View the article online at http://citywire.co.uk/money/article/a613172
Scottish and Southern Energy hikes prices 9%
The Big Six energy supplier says significantly increased costs mean the rise in its gas and electricity prices is 'unavoidable'.
Scottish and Southern Energy today announced plans to increase both its gas and electricity prices by 9% from 15 October.
The price rise, which will affect some 9 million customers, will see the price of SSE’s average standard dual-fuel bill increase from £1,172 to £1,274 – a rise of more than £100.
Price increase 'unavoidable'
The Big Six supplier, which had previously promised not to increase its prices before October, said the price rise was 'unavoidable' owing to significantly increased costs.
Wholesale prices are around 14% higher than last winter, the energy supplier said. The cost of distributing energy to customers’ home – which is determined by Ofgem – is also up 9% since last year, while mandatory environmental and social initiative costs are up some 30%.
SSE added, however, that following this rise prices will be capped until at least the second half of 2013. And should there be a sustained fall in wholesale energy costs, household bills could come back down.
Ian Merchant, SSE’s chief executive, said: ‘In a time of economic difficulty we have endeavoured to keep energy bills as low as possible. That is why we pledged last summer to cap our energy prices for as long as possible and until at least August 2012, and then in January extended this pledge to October 2012.
‘Unfortunately, the increases in costs that we have seen since making this pledge can no longer be absorbed and mean that we are unable to keep prices at their current levels beyond this autumn. An increase in our prices has therefore, regrettably, become unavoidable,’ he added.
Audrey Gallacher, of Consumer Focus, meanwhile, said: 'People will be worried about a run of price rises, but we see little evidence in the trends in wholesale prices or in the performance of companies, that would justify all suppliers following suit'.
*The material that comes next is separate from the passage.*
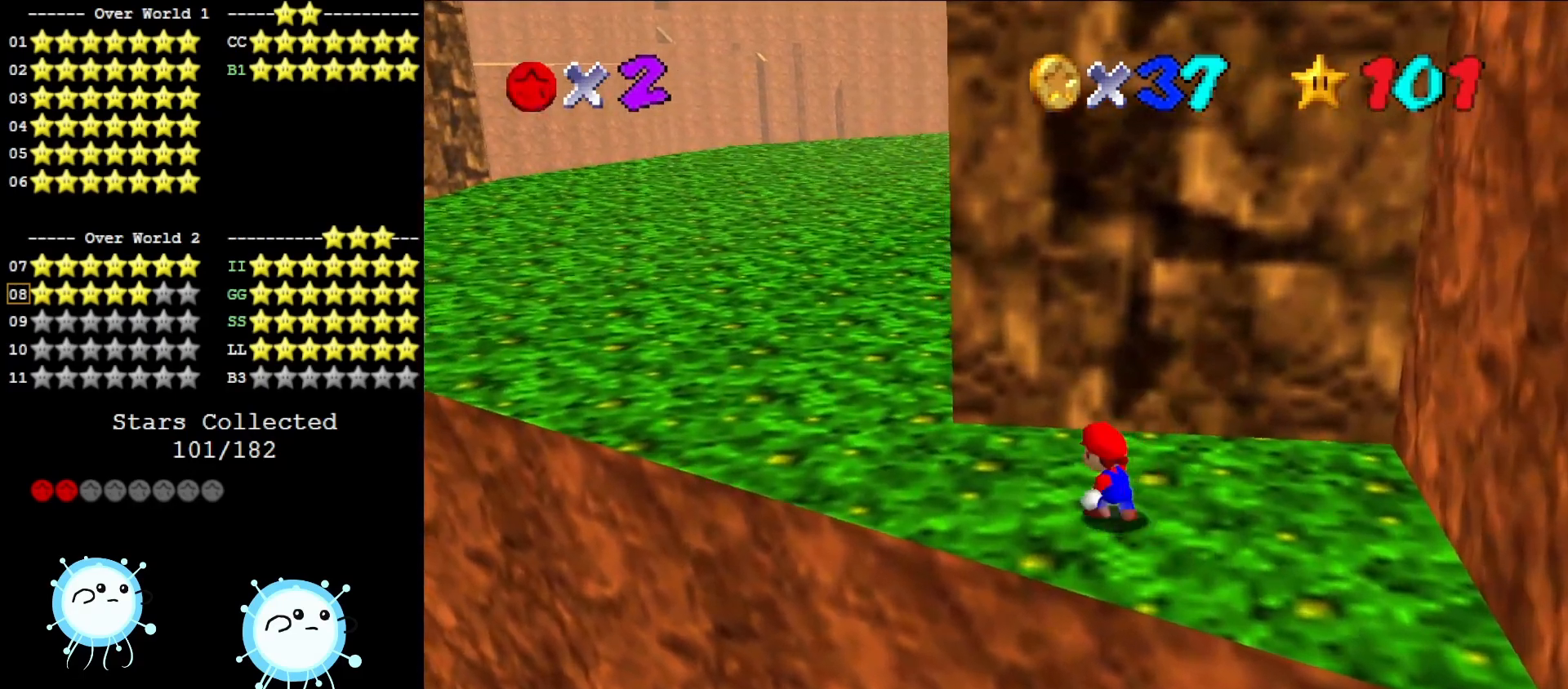
{"buttons": [], "left_stick": "up-left", "events": [[117, "left_stick", "left"], [283, "left_stick", "up-left"]]}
'It is vital that the regulator continues to scrutinise the market to make sure consumers are paying a fair price and profits are at acceptable levels,' Gallacher added.
A change in billing structure
The energy company is also introducing a new ‘simple fixed standing charge’ of £100 per fuel per year to cover administration costs and a single unit rate for energy usage.
This pricing structure replaces the more confusing two tier tariff which saw customers charged a higher rate for each unit of energy used initially – to take into account admin costs such as billing for example – and a lower price thereafter.
SSE said the vast majority of customers should be better off or see very little difference in their bill as a result of the change, while the 60% of SSE customers which pay their bills by direct debit will benefit from a £40 per fuel discount on the standing charge.